著作権重要判例要旨[トップに戻る]







同一性の立証検討方法(2)
「建築積算アプリケーションソフト『積算くん』事件」平成120330日大阪地方裁判所(平成10()13577 

 そこで、具体的に、積算くん(管理人注:原告作成に係る、建築積算アプリケーションソフトのこと)の表示画面において、思想又は感情が創作的に表現されているかどうかを検討する必要がある。

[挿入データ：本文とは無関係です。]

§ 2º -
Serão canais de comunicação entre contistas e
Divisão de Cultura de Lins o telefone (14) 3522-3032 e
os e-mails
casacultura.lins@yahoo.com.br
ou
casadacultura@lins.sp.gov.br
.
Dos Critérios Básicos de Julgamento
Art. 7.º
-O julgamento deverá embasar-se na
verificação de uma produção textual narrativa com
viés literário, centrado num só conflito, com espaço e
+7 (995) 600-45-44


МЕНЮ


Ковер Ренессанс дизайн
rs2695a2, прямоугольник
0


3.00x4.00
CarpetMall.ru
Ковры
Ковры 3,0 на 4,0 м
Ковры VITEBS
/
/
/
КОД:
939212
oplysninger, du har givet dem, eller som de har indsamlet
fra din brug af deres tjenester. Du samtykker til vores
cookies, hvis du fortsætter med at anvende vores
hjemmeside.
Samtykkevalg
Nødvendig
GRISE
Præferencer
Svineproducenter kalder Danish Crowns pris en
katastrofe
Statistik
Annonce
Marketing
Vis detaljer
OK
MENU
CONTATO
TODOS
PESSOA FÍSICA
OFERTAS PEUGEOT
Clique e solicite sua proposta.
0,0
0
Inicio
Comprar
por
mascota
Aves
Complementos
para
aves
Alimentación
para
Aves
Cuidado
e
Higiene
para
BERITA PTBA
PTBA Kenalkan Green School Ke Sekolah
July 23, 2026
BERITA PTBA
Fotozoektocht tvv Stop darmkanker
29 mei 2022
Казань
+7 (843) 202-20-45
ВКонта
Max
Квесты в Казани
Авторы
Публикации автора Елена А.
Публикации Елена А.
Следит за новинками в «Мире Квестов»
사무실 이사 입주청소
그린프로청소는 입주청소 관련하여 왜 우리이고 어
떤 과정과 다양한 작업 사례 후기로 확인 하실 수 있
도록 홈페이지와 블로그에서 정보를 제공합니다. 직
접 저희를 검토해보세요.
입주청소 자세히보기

 しかるところ、複製権侵害が認められるためには、WARP(管理人注:被告作成に係る、意匠内外装積算を行う建築積算アプリケーションソフトのこと)の表示画面と積算くんの表示画面とが実質的に同一であること、換言すれば、WARPの表示画面から積算くんの表示画面の創作的表現形式が直接覚知、感得できなければならないと解されるが、そのように評価できるためには、少なくとも、両表示画面の共通する表現形式において、積算くんの著作者の思想又は感情が創作的に表現されていなければならないというべきである。そこで、積算くんの表示画面において、思想又は感情が創作的に表現されているかどうかは、後記でWARPの表示画面から積算くんの創作的な表現形式を直接覚知、感得することができるかどうかを検討するに当たって、両表示画面の共通する表現形式を抽出した後に、当該共通する表現について検討することとする。
 (略)
 以上によれば、積算くんの表示画面とWARPの表示画面との間には、表現が共通する部分が存在するものの、異なる表現も多々存在するのであり、しかも、両表示画面において表現が共通する部分に、積算くんの著作者の思想又は感情の創作的な表現があるとみることはできない。
 
したがって、その余の点につき判断するまでもなく、WARPの表示画面が著作物たる積算くんの表示画面を複製したものと認めることはできない。